In 2008, for example, John McCain barely tried to compete in the caucuses -- he ended up finishing fourth -- but he nevertheless won his party's nomination with relative ease. In 1988, George H.W. Bush finished third in Iowa -- six points behind a televangelist, believe it or not -- but nine months later he was nevertheless elected president.
The New Hampshire primary, however, is a very different story. Future nominees and future presidents have done well in the first-in-the-nation primary, and those who've finished outside of the top two in the Granite State have, without exception, failed.
We can start with the Democrats, because it's easy: there are only two contenders. Of the last six New Hampshire primaries, the party's presidential nominee has finished first three times, and finished second three times. What does that tell us about Hillary Clinton's and Bernie Sanders' odds of 2016 success? Not a whole lot.
But among Republicans, it's a more interesting story.
In the modern era, the winner of the GOP primary in New Hampshire has gone on to win the Republican nomination with only two exceptions: Bob Dole came in second in 1996 and George W. Bush also came in second in 2000.
How many candidates have come in third or worse in New Hampshire, only to eventually win the Republican nomination anyway? None.
What's more, while no GOP candidate has ever won Iowa and New Hampshire in the same cycle, every Republican nominee has managed to win either Iowa or New Hampshire.

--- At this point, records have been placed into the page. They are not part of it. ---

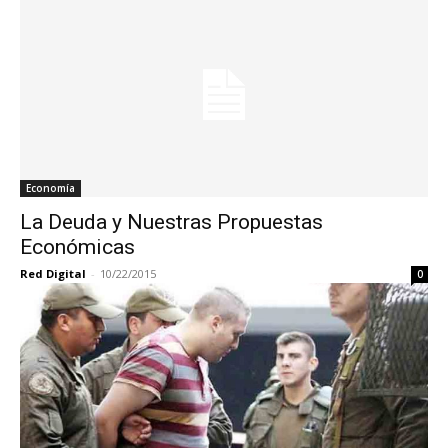
Economía
La Deuda y Nuestras Propuestas
Económicas
Red Digital
-
10/22/2015
0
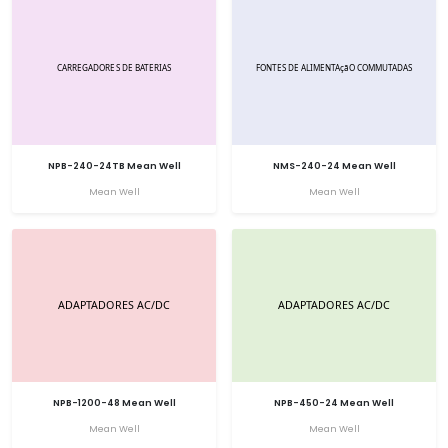
NPB-240-24TB Mean Well
NMS-240-24 Mean Well
Mean Well
Mean Well
NPB-1200-48 Mean Well
NPB-450-24 Mean Well
Mean Well
Mean Well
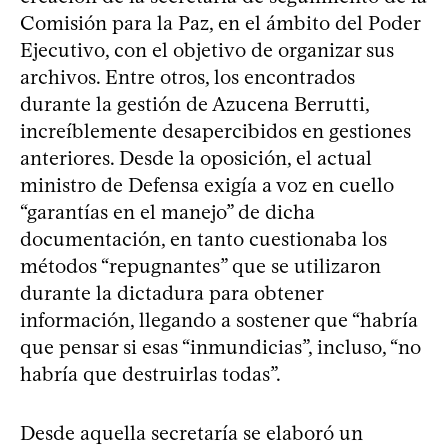
Comisión para la Paz, en el ámbito del Poder
Ejecutivo, con el objetivo de organizar sus
archivos. Entre otros, los encontrados
durante la gestión de Azucena Berrutti,
increíblemente desapercibidos en gestiones
anteriores. Desde la oposición, el actual
ministro de Defensa exigía a voz en cuello
“garantías en el manejo” de dicha
documentación, en tanto cuestionaba los
métodos “repugnantes” que se utilizaron
durante la dictadura para obtener
información, llegando a sostener que “habría
que pensar si esas “inmundicias”, incluso, “no
habría que destruirlas todas”.
Desde aquella secretaría se elaboró un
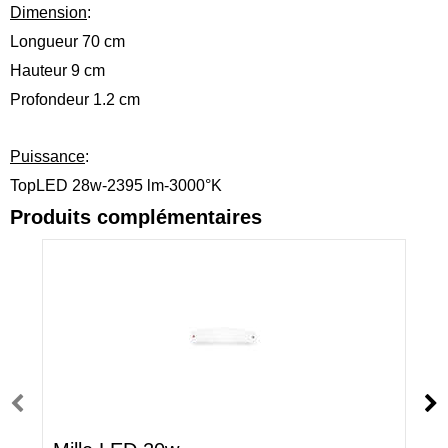
Dimension
:
Longueur 70 cm
Hauteur 9 cm
Profondeur 1.2 cm
Puissance
:
TopLED 28w-2395 lm-3000°K
Produits complémentaires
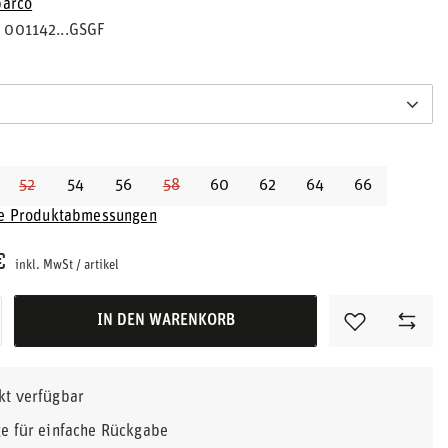
parco
001142...GSGF
52
54
56
58
60
62
64
66
ie Produktabmessungen
€
inkl. MwSt
/
artikel
IN DEN WARENKORB
kt verfügbar
e für einfache Rückgabe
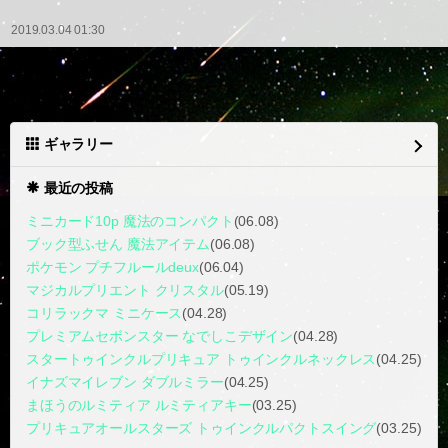
2019.03.04 01:30
ギャラリー
最近の投稿
ミニカード10p 魔法のコンパクト
(06.08)
ブック型ふせん 魔法アイテム
(06.08)
ポケモン プチフルールdeux
(06.04)
マジカルプリエント クリスタル
(05.19)
コリラックマ ミニケース
(04.28)
プレミアムセボンスター なでしこデザイン
(04.28)
スタートゥインクルプリキュア トゥインクルネックレス
(04.25)
イナズマイレブン ダブルミラー
(04.25)
まほうのルミティア ルミティアキー
(03.25)
プリキュアオールスターズ トゥインクルパクトスイング
(03.25)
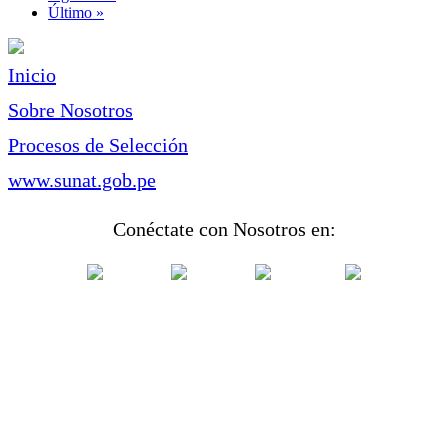
página
Última
Último »
página
Inicio
Sobre Nosotros
Procesos de Selección
www.sunat.gob.pe
Conéctate con Nosotros en:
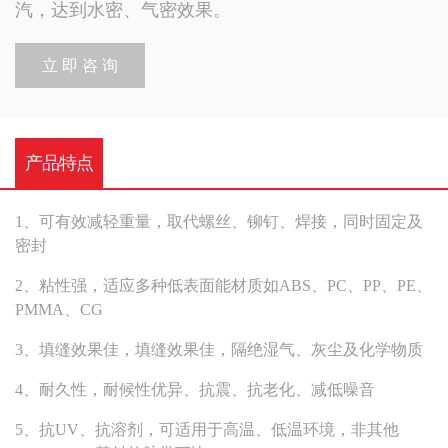
汽，达到水密、气密效果。
立 即 咨 询
产品特点
1、可有效减轻重量，取代螺丝、铆钉、焊接，同时固定及
密封
2、粘性强，适应多种低表面能材质如ABS、PC、PP、PE、
PMMA、CG
3、填缝效果佳，填缝效果佳，隔绝湿气、灰尘及化学物质
4、耐久性，耐候性优异、抗震、抗老化、减低噪音
5、抗UV、抗溶剂，可适用于高温、低温环境，非其他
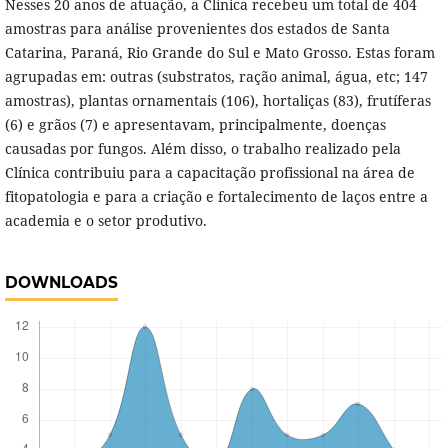
Nesses 20 anos de atuação, a Clínica recebeu um total de 404
amostras para análise provenientes dos estados de Santa
Catarina, Paraná, Rio Grande do Sul e Mato Grosso. Estas foram
agrupadas em: outras (substratos, ração animal, água, etc; 147
amostras), plantas ornamentais (106), hortaliças (83), frutíferas
(6) e grãos (7) e apresentavam, principalmente, doenças
causadas por fungos. Além disso, o trabalho realizado pela
Clínica contribuiu para a capacitação profissional na área de
fitopatologia e para a criação e fortalecimento de laços entre a
academia e o setor produtivo.
DOWNLOADS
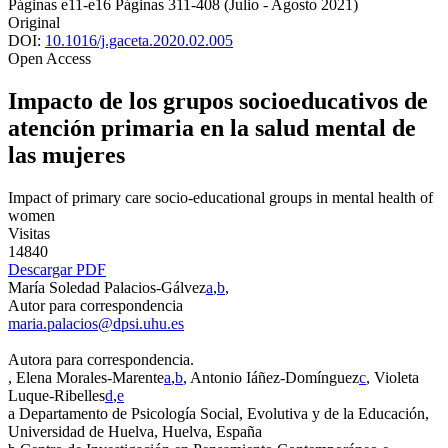
Páginas e11-e16
Páginas 311-408
(Julio - Agosto 2021)
Original
DOI:
10.1016/j.gaceta.2020.02.005
Open Access
Impacto de los grupos socioeducativos de
atención primaria en la salud mental de
las mujeres
Impact of primary care socio-educational groups in mental health of
women
Visitas
14840
Descargar PDF
María Soledad Palacios-Gálvez
a
,
b
,
Autor para correspondencia
maria.palacios@dpsi.uhu.es
Autora para correspondencia.
, Elena Morales-Marente
a
,
b
, Antonio Iáñez-Domínguez
c
, Violeta
Luque-Ribelles
d
,
e
a
Departamento de Psicología Social, Evolutiva y de la Educación,
Universidad de Huelva, Huelva, España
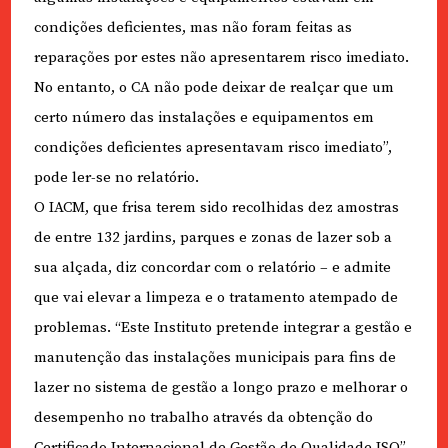
condições deficientes, mas não foram feitas as
reparações por estes não apresentarem risco imediato.
No entanto, o CA não pode deixar de realçar que um
certo número das instalações e equipamentos em
condições deficientes apresentavam risco imediato”,
pode ler-se no relatório.
O IACM, que frisa terem sido recolhidas dez amostras
de entre 132 jardins, parques e zonas de lazer sob a
sua alçada, diz concordar com o relatório – e admite
que vai elevar a limpeza e o tratamento atempado de
problemas. “Este Instituto pretende integrar a gestão e
manutenção das instalações municipais para fins de
lazer no sistema de gestão a longo prazo e melhorar o
desempenho no trabalho através da obtenção do
Certificado Internacional de Gestão de Qualidade ISO”,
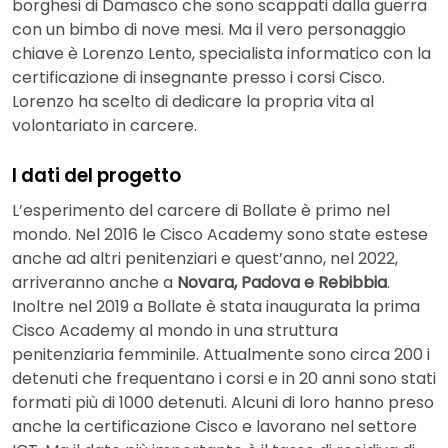
borghesi di Damasco che sono scappati dalla guerra
con un bimbo di nove mesi. Ma il vero personaggio
chiave è Lorenzo Lento, specialista informatico con la
certificazione di insegnante presso i corsi Cisco.
Lorenzo ha scelto di dedicare la propria vita al
volontariato in carcere.
I dati del progetto
L’esperimento del carcere di Bollate è primo nel
mondo. Nel 2016 le Cisco Academy sono state estese
anche ad altri penitenziari e quest’anno, nel 2022,
arriveranno anche a
Novara, Padova e Rebibbia
.
Inoltre nel 2019 a Bollate è stata inaugurata la prima
Cisco Academy al mondo in una struttura
penitenziaria femminile. Attualmente sono circa 200 i
detenuti che frequentano i corsi e in 20 anni sono stati
formati più di 1000 detenuti. Alcuni di loro hanno preso
anche la certificazione Cisco e lavorano nel settore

Of course, history offers trends and guidelines, not rules. Just because something has never happened before doesn't mean it can't happen now.
That said, candidates who finish third or worse tonight will have to overcome a historical hurdle if they intend to be their party's presidential nominee. And candidates who've finished third or worse in both of the first two contests should understand they're trying to do something that simply hasn't been done before.